• Entries supplied
────────
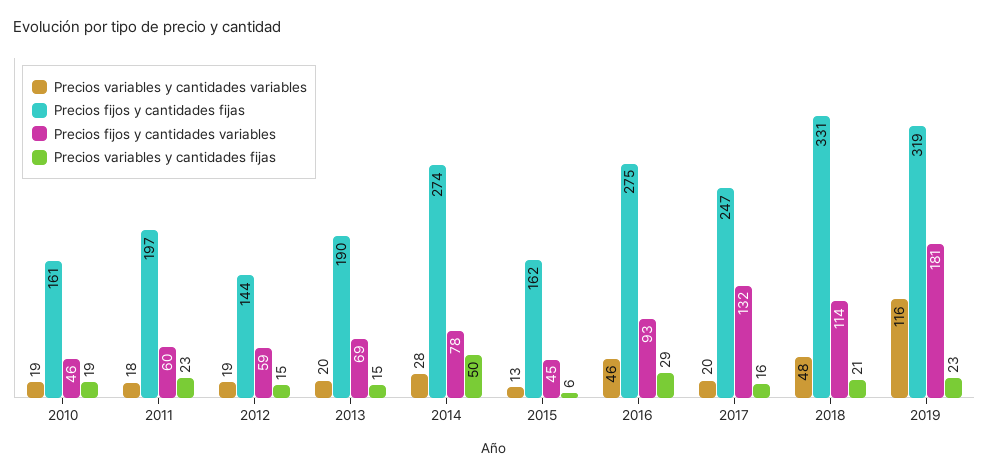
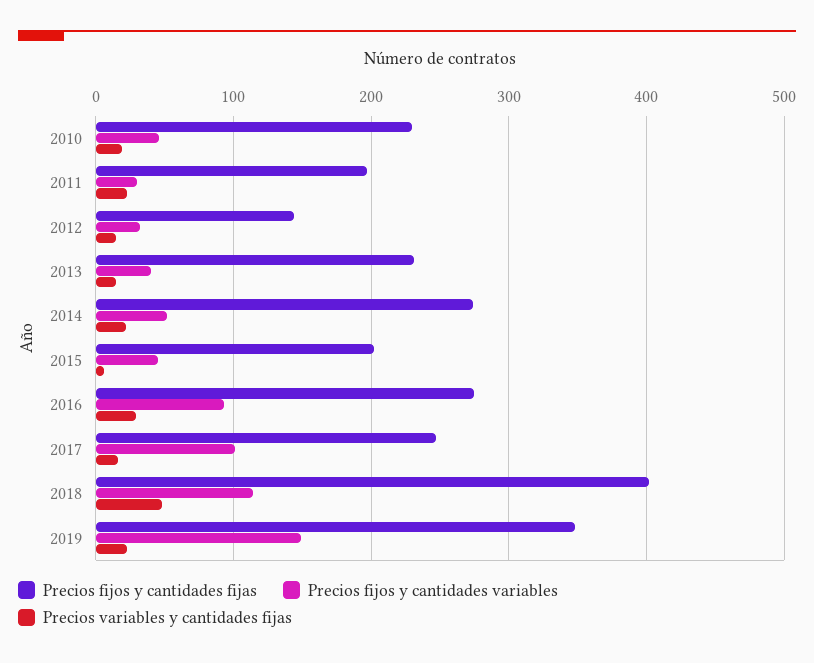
Precios variables y cantidades variables, 2010: 19 -> none
Precios fijos y cantidades fijas, 2010: 161 -> 230
Precios variables y cantidades variables, 2011: 18 -> none
Precios fijos y cantidades variables, 2011: 60 -> 30
Precios variables y cantidades variables, 2012: 19 -> none
Precios fijos y cantidades variables, 2012: 59 -> 30
Precios variables y cantidades variables, 2013: 20 -> none
Precios fijos y cantidades fijas, 2013: 190 -> 230
Precios fijos y cantidades variables, 2013: 69 -> 40
Precios variables y cantidades variables, 2014: 28 -> none
Precios fijos y cantidades variables, 2014: 78 -> 50
Precios variables y cantidades fijas, 2014: 50 -> 20
Precios variables y cantidades variables, 2015: 13 -> none
Precios fijos y cantidades fijas, 2015: 162 -> 200
Precios variables y cantidades variables, 2016: 46 -> none
Precios variables y cantidades variables, 2017: 20 -> none
Precios fijos y cantidades variables, 2017: 132 -> 100
Precios variables y cantidades variables, 2018: 48 -> none
Precios fijos y cantidades fijas, 2018: 331 -> 400
Precios variables y cantidades fijas, 2018: 21 -> 50
Precios variables y cantidades variables, 2019: 116 -> none
Precios fijos y cantidades fijas, 2019: 319 -> 350
Precios fijos y cantidades variables, 2019: 181 -> 150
────────
• Exercise
Word for word, give the entries above again, with no images included.

• Solution to this problem
Precios variables y cantidades variables, 2010: 19 -> none
Precios fijos y cantidades fijas, 2010: 161 -> 230
Precios variables y cantidades variables, 2011: 18 -> none
Precios fijos y cantidades variables, 2011: 60 -> 30
Precios variables y cantidades variables, 2012: 19 -> none
Precios fijos y cantidades variables, 2012: 59 -> 30
Precios variables y cantidades variables, 2013: 20 -> none
Precios fijos y cantidades fijas, 2013: 190 -> 230
Precios fijos y cantidades variables, 2013: 69 -> 40
Precios variables y cantidades variables, 2014: 28 -> none
Precios fijos y cantidades variables, 2014: 78 -> 50
Precios variables y cantidades fijas, 2014: 50 -> 20
Precios variables y cantidades variables, 2015: 13 -> none
Precios fijos y cantidades fijas, 2015: 162 -> 200
Precios variables y cantidades variables, 2016: 46 -> none
Precios variables y cantidades variables, 2017: 20 -> none
Precios fijos y cantidades variables, 2017: 132 -> 100
Precios variables y cantidades variables, 2018: 48 -> none
Precios fijos y cantidades fijas, 2018: 331 -> 400
Precios variables y cantidades fijas, 2018: 21 -> 50
Precios variables y cantidades variables, 2019: 116 -> none
Precios fijos y cantidades fijas, 2019: 319 -> 350
Precios fijos y cantidades variables, 2019: 181 -> 150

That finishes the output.